Слушая меня, Олег согласно кивал, казалось, он испытывал то же смятение, что и я, то же отвращение к себе... Но когда он заговорил, и даже раньше, когда, оторвав глаза от земли, он поднял голову, на меня будто дохнуло холодом и между нами, сидевшими на расстоянии шага друг от друга, разверзлась пропасть.
— Ты говоришь — Кичигин, Бондарь... А им... — Он кивнул на ряды вздувшихся горбом палаток. — Им нужно, чтобы кто-то держал их в страхе... Кто-то, кого они боятся...
Он усмехнулся, глядя на меня в упор. Его глаза полны ледяного лунного блеска, но кажется — это слезы и он вот-вот заплачет.
— А как же Данте, Шекспир?..
Он то ли меня не слышит, то ли притворяется, что не слышит.
— Это такой народ... Сам видишь — с этим народом нельзя иначе...
Он уходит... Я остаюсь один.
Не знаю, долго ли я так сидел.
Я думал о школе, в которую каждое утро шел, как на праздник, думал о своей повести, которую не напечатает ни один журнал, думал о том, что «человек в любых условиях должен оставаться человеком...»
Где-то далеко, за лесом, сипло гуднул паровоз. Со стороны шоссе долетело натужное фырканье тяжело груженой машины. Взбалмошно — видно, спросонок — заорал петух в соседнем селе, куда наши солдаты бегали за водкой...
Луна между тем скрылась за чащей деревьев, небо потемнело.
«А что, если он все-таки прав?..» — думал я.
Мрак, разлившийся вокруг, просочился ко мне внутрь. Сердце давила тоска. Жить не хотелось...
ШОКОЛАДКА
На другой день после того, как я приехал, она попросила: «Купи мне шоколадку».

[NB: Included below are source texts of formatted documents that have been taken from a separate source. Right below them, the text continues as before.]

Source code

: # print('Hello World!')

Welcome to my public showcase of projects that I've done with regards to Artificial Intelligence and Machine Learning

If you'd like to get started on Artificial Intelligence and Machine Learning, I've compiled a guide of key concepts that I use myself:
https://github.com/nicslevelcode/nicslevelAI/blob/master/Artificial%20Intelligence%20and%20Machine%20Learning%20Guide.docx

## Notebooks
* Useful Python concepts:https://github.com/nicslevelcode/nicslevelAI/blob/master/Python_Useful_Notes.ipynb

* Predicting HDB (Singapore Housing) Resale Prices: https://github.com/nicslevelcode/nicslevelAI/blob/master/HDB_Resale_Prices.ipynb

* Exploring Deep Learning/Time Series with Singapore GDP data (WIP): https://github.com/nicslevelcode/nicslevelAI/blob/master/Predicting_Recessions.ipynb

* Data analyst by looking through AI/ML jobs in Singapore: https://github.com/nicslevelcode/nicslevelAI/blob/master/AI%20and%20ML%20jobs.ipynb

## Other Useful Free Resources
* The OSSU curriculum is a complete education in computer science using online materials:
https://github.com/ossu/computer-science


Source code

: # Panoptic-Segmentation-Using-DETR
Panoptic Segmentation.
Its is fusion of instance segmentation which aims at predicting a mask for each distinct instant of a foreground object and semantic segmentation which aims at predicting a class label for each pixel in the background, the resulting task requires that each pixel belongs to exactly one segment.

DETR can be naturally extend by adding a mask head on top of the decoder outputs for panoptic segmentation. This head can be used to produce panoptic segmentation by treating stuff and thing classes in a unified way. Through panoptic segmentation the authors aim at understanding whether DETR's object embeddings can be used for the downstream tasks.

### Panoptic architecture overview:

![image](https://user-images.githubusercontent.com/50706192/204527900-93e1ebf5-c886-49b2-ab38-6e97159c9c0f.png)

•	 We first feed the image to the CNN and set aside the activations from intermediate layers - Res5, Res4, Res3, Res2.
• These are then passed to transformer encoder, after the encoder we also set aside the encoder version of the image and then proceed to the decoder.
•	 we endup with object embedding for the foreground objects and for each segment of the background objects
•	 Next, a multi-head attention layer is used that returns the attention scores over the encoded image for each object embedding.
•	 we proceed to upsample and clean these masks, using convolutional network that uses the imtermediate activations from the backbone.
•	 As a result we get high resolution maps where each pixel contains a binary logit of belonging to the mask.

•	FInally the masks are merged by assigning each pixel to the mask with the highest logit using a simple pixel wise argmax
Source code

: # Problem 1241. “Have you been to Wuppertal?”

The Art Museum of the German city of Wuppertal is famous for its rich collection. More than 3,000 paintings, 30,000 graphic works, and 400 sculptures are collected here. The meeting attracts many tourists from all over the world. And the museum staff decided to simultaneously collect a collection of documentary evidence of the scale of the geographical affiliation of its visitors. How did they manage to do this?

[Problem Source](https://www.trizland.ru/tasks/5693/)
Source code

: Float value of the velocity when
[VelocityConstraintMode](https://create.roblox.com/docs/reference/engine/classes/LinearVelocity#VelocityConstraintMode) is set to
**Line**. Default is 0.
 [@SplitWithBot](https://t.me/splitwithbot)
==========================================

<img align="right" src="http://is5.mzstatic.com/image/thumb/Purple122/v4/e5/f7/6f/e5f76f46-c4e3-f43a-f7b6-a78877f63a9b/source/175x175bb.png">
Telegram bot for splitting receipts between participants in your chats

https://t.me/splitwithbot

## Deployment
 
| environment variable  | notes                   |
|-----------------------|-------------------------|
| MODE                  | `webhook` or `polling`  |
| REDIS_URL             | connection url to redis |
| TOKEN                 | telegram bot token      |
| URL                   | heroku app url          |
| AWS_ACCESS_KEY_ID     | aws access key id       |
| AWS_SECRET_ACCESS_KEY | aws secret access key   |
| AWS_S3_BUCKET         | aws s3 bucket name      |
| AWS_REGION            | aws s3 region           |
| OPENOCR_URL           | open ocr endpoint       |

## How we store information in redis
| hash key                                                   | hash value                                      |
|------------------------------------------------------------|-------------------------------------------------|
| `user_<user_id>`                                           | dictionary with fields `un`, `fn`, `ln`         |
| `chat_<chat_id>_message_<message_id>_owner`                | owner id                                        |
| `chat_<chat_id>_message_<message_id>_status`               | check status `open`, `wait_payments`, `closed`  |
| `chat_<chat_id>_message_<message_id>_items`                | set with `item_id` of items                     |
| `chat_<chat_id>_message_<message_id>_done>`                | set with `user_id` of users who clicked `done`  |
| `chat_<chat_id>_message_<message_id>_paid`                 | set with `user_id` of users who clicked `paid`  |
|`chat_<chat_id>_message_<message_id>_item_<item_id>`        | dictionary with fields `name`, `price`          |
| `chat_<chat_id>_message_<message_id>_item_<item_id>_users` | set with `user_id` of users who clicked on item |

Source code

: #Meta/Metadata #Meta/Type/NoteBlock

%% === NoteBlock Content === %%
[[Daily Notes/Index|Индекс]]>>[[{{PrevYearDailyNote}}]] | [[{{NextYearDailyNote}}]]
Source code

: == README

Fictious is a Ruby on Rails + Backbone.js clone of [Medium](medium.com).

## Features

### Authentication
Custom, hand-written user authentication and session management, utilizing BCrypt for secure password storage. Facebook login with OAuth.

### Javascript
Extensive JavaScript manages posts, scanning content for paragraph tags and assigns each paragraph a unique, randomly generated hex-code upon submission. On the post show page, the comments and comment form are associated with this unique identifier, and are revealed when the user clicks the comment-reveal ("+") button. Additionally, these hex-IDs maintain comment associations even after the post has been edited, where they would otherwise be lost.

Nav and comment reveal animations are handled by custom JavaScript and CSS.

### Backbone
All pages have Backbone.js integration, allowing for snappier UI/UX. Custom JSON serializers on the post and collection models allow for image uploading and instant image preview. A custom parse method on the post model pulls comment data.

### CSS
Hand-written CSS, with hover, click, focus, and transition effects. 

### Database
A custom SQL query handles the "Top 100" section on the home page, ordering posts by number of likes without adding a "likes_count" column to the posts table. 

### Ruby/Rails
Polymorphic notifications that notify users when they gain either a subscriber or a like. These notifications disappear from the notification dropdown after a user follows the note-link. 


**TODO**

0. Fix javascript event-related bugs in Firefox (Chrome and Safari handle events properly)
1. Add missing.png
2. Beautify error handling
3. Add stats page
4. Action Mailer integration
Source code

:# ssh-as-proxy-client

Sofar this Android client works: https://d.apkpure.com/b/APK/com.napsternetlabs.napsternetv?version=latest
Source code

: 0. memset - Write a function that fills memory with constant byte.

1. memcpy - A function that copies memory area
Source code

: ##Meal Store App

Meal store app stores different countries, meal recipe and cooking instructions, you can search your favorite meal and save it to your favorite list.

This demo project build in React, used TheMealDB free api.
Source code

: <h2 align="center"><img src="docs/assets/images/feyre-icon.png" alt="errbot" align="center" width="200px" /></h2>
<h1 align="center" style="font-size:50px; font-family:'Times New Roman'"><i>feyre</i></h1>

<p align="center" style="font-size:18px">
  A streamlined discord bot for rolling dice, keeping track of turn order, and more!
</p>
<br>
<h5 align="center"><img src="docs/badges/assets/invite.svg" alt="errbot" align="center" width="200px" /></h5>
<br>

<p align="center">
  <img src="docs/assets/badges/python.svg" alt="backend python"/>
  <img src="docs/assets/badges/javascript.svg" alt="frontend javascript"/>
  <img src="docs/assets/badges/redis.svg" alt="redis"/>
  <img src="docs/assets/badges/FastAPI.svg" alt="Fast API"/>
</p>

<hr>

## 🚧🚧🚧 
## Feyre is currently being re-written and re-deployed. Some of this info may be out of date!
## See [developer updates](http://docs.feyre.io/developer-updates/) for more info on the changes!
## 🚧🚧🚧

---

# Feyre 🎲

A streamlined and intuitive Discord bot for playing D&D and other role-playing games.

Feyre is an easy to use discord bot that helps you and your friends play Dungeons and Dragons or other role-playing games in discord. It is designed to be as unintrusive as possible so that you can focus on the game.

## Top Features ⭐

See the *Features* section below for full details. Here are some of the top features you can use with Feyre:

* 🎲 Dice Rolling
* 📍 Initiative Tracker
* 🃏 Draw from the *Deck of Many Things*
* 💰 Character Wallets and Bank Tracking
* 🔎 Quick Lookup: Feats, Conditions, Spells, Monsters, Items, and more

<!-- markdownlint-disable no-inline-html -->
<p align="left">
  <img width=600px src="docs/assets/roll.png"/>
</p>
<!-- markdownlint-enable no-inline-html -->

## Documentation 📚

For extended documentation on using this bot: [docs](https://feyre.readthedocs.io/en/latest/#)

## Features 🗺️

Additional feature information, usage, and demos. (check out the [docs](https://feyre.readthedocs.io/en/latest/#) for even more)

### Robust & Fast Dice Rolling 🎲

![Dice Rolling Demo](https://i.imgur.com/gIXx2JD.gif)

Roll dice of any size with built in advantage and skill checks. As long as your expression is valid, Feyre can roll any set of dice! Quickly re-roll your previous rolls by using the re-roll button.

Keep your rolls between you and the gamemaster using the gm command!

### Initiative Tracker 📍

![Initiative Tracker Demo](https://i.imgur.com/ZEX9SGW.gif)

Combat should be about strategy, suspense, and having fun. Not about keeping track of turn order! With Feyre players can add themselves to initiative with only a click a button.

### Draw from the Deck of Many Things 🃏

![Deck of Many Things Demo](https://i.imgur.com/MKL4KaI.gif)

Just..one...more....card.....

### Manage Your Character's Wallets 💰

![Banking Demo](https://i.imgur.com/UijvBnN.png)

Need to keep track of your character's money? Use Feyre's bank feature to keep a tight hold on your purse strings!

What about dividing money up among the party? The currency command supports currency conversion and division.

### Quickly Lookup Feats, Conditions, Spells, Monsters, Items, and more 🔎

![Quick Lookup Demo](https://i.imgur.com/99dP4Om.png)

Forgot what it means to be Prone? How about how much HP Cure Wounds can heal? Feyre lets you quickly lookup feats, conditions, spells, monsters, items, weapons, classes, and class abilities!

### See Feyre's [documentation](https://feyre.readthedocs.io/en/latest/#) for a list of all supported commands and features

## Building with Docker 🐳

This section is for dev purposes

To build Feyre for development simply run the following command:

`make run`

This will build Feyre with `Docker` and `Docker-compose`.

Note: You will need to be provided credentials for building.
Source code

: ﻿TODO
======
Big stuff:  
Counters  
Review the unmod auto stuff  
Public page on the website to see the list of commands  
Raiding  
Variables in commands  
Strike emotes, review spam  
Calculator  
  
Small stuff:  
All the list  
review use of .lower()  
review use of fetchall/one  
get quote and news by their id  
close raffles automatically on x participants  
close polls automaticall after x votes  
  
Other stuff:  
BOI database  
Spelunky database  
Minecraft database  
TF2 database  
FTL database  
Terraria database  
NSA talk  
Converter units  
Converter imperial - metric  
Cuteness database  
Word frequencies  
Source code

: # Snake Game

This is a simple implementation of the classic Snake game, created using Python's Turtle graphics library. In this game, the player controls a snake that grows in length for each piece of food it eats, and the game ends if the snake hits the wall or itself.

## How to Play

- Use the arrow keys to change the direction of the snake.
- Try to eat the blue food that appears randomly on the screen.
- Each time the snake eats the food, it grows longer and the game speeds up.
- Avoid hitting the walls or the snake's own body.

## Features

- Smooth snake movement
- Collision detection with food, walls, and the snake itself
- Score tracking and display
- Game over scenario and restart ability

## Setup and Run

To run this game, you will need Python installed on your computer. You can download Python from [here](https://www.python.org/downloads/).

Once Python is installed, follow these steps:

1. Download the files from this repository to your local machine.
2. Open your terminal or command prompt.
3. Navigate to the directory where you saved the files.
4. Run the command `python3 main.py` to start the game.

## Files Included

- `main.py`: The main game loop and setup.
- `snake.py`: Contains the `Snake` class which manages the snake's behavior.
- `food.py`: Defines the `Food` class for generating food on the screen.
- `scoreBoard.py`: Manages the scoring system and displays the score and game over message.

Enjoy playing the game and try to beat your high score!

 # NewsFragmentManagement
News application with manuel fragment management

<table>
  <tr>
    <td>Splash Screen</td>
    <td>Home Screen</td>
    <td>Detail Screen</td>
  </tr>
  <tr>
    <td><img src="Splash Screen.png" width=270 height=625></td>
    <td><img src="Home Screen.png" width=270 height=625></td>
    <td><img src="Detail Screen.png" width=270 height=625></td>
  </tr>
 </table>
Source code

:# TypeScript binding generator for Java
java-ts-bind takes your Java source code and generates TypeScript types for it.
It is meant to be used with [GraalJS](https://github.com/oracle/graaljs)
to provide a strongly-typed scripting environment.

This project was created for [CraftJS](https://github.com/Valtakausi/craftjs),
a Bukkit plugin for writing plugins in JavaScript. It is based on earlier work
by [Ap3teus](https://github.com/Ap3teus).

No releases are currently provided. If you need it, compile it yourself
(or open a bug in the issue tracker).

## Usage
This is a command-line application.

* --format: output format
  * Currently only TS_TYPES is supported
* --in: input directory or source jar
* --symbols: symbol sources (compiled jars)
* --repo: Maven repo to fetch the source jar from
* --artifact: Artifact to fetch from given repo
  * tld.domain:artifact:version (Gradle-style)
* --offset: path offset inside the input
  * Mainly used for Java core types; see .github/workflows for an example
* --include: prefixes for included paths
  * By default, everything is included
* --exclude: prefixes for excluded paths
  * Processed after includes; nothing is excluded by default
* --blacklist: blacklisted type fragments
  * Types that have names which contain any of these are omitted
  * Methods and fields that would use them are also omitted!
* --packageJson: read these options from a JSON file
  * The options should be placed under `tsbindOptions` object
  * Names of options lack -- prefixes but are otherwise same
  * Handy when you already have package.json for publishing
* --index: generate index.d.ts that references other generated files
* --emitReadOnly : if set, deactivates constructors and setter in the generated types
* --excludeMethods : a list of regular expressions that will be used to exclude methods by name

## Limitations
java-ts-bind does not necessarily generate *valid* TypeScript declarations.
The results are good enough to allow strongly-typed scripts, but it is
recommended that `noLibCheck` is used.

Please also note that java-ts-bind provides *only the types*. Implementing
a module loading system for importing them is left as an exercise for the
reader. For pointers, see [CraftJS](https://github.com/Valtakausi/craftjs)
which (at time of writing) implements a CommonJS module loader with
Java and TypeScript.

Собственно, не попросила, а уступила мне, как уступала всегда и во всем. Шоколадка эта была ей не нужна. Ей ничего уже не было нужно. Кроме того, чтобы рядом был я. Чтобы не разговаривать даже, а просто взять и дотронуться до меня маленькой, ссохшейся, в коричневых пятнышках рукой. Или — еще проще — не касаться, а смотреть на меня, видеть меня, ведь мы не виделись столько лет. Впрочем, и это порой становилось ей невмоготу, и тогда все, чего ей хотелось, это — закрыть глаза, сознавая, что я сижу около, а потом открыть их — младенчески светлые от старости, притуманенные болью — и удостовериться, что я в самом деле здесь, на краешке ее кровати, или на придвинутом к кровати стуле. Она тогда смотрела на меня не мигая, долго, словно вглядываясь и не вполне доверяя своим глазам, что не удивительно, ведь после сильных лекарств, умеряющих боль, не так-то легко распознать сквозь наполняющий голову туман, где граница между сном и явью.
— Ты здесь?.. — говорила она, но вопрос ее бывал излишним, поскольку взгляд уже успевал проясниться, обметанные жаром, в мелких трещинках губы растягивались в дрожащую, готовую тут же слететь и пропасть улыбку, а лицо, до последней морщинки, озарялось мягким, ласкающим светом.
— Ты здесь?.. — говорила она — просто так, чтобы лишний раз удостовериться, что так оно и есть, и — мало того — вдобавок тянулась дотронуться до меня рукой.